Todo el proceso independentista catalán está edificado sobre un cúmulo de mentiras.
Cataluña nunca fue un
reino, ni un principado, ni nada. Fue sólo un conjunto de condados, de los que
el más importante era el de Barcelona, primero sometidos a la monarquía
carolingia y luego a la Corona de Aragón.
Nunca hubo una corona catalanoaragonesa.
Nunca hubo una casa real catalana. Los peces del Mediterráneo no
llevaban las cuatro barras de la bandera catalana, sino el blasón del rey de
Aragón.
A comienzos del siglo
XVIII no se planteó una guerra de independencia de Cataluña, sino una
disputa entre dos casas reales -extranjeras ambas, aunque una de ellas una rama
de la extinta española- por ver quién ocupaba el trono de España, y Cataluña -o
parte de Cataluña- tomó partido (con ese ojo clínico que les caracteriza) por
la que, a la postre, sería derrotada. El homenajeado Casanova no fue un patriota
catalán, sino un partidario del archiduque Carlos de Habsburgo que se enfrentó,
no a España, sino a los partidarios del duque de Anjou, futuro Felipe V.

• [INFORMACIÓN EXTRAÍDA]
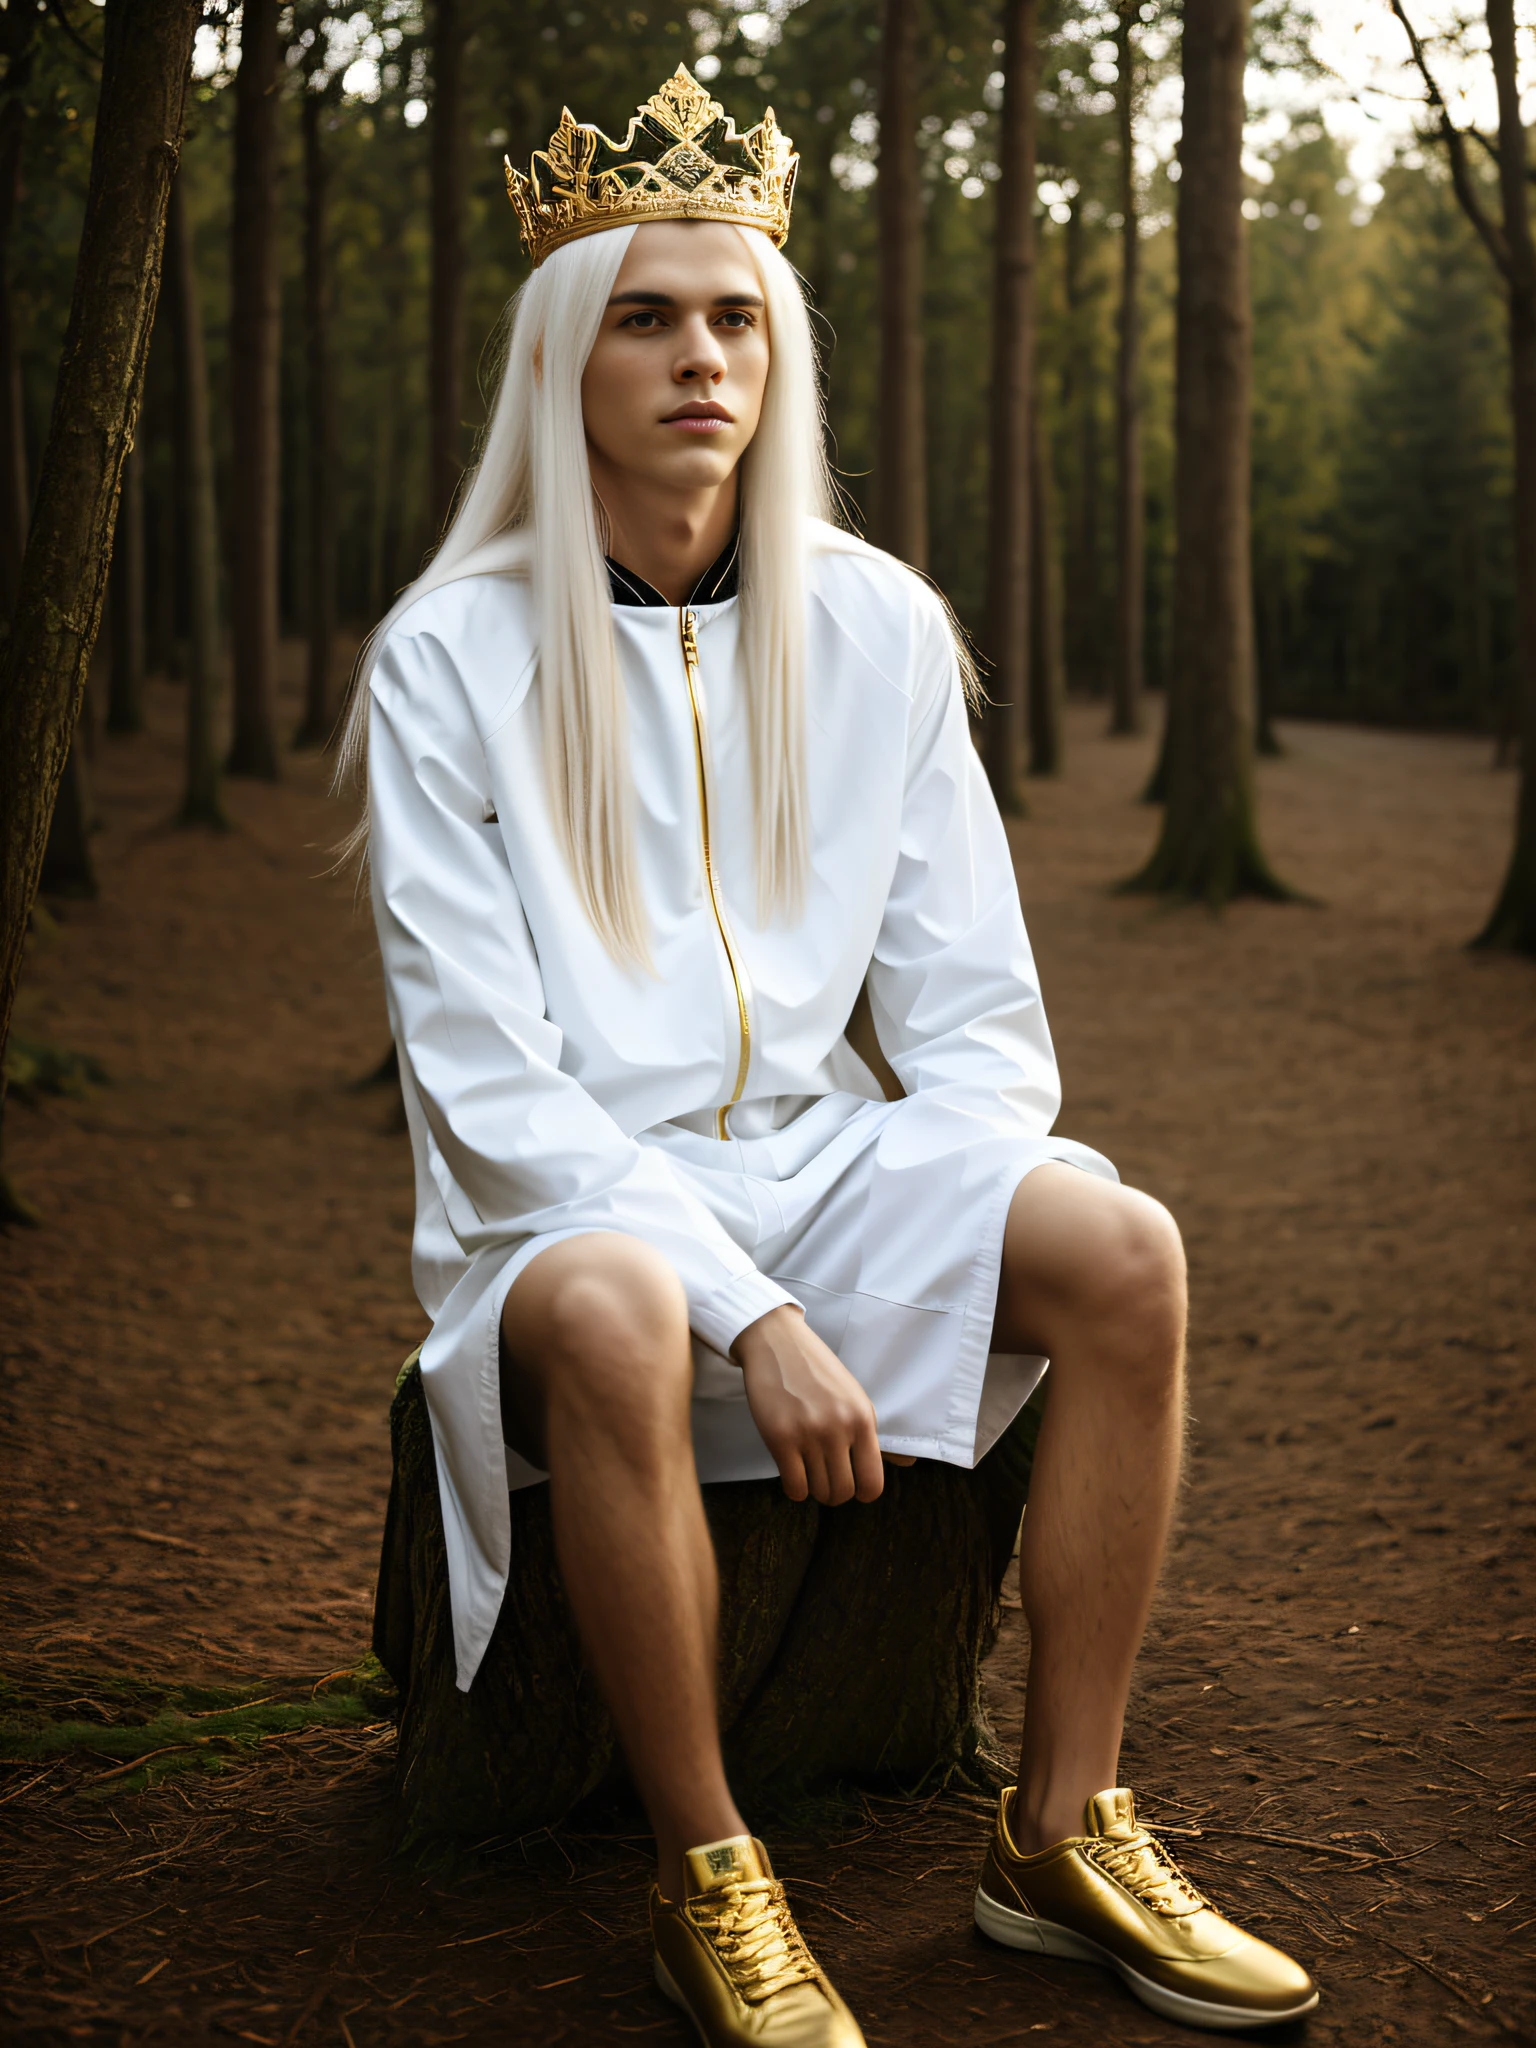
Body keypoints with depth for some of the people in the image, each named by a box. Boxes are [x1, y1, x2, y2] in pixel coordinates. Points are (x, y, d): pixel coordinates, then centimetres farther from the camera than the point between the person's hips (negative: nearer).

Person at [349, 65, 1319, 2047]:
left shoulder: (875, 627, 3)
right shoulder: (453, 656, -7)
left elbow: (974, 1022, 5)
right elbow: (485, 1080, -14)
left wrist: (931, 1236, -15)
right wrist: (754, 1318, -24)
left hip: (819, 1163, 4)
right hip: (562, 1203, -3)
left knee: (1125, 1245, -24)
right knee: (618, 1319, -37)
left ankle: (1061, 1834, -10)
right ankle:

• [TAREA 1]
Según el fragmento sobre el independentismo catalán, ¿de quién era partidario Casanova?
• [TAREA 2]
Escribe la continuación del fragmento sobre el independentismo catalán a partir de su última oración.

• [RESPUESTA ESPERADA 1]
Del archiduque Carlos de Habsburgo.

• [RESPUESTA ESPERADA 2]
España nunca ha robado
a Cataluña, sino más bien al revés, por activa (en la actualidad, básicamente)
y por pasiva, mediante aranceles, proteccionismo y ayuda a la industria local
catalana, que tiene en el resto de España su principal mercado.
Los próceres de
Cataluña casi nunca han sido tales, con la posible excepción de José
Tarradellas, sino vulgares asesinos, miserables ladrones o ambas cosas a lavez.
Resumiendo: que el golpismo catalán lo forman una turba de ignorantes comandados por una cuadrilla de malvados; que unos y otros odian las libertades y la democracia; y que cuando se les deja a su aire, aunque sea el día de la fiesta mayor de la región, se despellejan entre ellos.